- What you have to do
Pick out the lines below with "Display" and list them.

- Source records
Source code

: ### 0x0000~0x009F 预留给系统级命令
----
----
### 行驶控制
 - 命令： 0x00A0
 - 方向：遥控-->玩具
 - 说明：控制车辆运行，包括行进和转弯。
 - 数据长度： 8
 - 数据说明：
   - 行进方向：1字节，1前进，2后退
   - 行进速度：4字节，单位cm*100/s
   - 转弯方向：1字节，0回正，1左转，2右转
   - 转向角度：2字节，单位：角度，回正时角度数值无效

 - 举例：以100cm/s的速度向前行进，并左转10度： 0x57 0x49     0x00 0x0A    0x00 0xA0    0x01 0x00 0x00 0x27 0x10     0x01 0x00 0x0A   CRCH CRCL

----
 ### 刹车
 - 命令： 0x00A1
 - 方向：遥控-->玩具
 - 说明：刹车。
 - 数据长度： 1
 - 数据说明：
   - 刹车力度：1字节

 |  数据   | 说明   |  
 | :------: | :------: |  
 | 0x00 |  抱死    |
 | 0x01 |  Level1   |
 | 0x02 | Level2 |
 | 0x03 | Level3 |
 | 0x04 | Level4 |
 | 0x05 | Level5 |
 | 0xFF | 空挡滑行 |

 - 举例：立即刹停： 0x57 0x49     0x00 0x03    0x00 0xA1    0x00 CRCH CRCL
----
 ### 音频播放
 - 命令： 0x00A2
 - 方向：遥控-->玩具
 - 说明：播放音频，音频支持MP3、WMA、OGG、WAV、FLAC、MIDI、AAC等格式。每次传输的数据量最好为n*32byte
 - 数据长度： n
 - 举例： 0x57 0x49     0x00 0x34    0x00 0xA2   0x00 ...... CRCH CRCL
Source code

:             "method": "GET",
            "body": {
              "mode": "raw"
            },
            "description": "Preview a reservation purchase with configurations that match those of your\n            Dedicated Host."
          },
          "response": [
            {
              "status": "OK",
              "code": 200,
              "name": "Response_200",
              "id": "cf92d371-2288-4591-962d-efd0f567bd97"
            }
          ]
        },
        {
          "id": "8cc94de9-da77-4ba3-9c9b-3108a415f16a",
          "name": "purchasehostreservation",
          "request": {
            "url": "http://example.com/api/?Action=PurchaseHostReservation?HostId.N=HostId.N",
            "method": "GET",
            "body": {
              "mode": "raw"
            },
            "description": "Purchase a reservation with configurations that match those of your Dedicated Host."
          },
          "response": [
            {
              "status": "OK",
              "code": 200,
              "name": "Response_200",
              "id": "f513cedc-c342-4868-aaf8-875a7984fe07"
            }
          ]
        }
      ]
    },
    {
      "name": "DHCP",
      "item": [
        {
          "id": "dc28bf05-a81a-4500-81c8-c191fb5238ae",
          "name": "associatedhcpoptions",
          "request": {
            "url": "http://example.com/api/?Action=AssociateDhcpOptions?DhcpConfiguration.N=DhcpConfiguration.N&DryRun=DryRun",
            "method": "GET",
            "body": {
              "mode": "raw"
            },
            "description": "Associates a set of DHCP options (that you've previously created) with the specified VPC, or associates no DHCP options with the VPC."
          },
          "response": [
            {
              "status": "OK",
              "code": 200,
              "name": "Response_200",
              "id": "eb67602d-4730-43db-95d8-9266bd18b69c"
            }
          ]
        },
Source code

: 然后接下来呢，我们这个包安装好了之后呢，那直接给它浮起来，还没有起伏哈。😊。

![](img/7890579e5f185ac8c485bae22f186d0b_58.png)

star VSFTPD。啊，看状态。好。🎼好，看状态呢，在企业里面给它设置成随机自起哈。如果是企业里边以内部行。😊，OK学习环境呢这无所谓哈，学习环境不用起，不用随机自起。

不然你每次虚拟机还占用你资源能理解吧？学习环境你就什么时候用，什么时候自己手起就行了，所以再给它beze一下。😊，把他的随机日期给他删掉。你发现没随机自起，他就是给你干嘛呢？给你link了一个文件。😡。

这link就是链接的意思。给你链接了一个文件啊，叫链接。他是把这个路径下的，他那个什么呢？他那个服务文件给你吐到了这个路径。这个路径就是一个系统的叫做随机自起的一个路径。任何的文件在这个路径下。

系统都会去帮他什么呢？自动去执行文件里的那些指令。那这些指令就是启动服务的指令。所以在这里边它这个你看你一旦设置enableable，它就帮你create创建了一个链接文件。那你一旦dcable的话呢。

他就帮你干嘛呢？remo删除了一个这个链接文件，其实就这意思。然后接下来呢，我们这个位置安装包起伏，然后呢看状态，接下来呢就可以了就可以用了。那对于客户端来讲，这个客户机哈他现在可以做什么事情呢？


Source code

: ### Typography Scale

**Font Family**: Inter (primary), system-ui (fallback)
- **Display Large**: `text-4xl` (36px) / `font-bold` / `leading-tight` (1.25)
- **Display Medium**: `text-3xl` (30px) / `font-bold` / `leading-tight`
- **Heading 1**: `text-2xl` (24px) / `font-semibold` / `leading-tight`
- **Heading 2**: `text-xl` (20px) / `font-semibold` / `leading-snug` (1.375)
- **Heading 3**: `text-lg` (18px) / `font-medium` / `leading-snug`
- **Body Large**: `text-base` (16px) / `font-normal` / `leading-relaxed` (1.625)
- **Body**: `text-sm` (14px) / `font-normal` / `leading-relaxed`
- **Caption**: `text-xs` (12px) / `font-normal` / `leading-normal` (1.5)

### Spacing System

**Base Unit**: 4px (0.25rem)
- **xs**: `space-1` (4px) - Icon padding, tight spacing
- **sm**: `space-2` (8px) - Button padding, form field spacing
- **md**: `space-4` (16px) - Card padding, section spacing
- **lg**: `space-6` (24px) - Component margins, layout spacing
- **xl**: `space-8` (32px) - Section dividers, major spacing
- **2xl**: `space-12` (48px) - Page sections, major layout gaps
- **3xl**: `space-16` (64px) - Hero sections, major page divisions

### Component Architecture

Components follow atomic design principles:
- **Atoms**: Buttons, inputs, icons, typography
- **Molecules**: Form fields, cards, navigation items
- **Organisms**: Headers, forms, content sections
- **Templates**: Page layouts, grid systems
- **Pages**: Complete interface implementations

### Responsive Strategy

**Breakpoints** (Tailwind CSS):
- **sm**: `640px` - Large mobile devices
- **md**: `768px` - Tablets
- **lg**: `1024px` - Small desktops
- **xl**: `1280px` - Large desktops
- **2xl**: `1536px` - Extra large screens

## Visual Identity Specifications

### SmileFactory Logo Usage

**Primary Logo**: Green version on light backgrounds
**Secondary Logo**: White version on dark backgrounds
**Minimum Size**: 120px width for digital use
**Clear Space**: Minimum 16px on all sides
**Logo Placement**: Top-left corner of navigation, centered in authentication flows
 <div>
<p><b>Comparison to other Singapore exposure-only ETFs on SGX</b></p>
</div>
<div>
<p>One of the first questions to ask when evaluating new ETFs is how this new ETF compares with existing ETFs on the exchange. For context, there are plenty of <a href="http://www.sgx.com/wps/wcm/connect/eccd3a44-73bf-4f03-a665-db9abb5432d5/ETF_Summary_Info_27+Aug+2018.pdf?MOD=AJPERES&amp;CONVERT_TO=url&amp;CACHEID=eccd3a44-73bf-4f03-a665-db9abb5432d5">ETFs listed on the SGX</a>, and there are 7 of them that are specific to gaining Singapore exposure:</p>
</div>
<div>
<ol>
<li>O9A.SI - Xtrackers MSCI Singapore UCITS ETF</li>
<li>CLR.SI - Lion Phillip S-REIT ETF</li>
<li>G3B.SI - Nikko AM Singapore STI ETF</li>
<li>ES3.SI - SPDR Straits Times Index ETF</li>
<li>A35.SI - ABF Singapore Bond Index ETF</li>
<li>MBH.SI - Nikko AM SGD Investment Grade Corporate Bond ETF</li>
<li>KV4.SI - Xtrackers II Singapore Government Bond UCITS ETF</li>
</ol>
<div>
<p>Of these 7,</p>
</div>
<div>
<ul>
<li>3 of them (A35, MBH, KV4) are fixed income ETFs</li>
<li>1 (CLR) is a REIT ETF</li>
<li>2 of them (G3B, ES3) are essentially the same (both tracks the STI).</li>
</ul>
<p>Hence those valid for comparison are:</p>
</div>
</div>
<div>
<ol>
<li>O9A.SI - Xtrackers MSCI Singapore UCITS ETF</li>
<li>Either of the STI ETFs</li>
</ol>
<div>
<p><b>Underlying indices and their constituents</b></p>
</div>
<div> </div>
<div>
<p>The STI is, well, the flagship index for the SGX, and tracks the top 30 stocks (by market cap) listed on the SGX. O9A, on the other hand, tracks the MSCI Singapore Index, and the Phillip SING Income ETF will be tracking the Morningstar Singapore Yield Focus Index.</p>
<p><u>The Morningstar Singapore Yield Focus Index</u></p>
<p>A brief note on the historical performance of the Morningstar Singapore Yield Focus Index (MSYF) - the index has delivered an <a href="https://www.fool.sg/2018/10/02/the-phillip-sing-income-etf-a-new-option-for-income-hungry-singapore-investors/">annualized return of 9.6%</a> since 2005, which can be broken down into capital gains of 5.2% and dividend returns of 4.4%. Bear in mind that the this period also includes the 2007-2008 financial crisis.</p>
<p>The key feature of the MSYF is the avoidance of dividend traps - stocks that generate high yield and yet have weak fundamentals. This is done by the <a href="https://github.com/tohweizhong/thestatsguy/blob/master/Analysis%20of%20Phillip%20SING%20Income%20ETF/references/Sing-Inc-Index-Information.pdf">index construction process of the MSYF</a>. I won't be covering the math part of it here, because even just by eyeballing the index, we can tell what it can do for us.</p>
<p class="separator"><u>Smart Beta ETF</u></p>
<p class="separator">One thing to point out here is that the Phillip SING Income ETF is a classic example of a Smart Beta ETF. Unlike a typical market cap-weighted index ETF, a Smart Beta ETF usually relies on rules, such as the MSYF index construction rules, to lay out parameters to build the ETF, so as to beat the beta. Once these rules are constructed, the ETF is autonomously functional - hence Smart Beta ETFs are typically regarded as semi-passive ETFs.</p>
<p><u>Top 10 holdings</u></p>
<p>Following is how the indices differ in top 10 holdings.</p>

- Exercise result
- **Display Large**: `text-4xl` (36px) / `font-bold` / `leading-tight` (1.25)
- **Display Medium**: `text-3xl` (30px) / `font-bold` / `leading-tight`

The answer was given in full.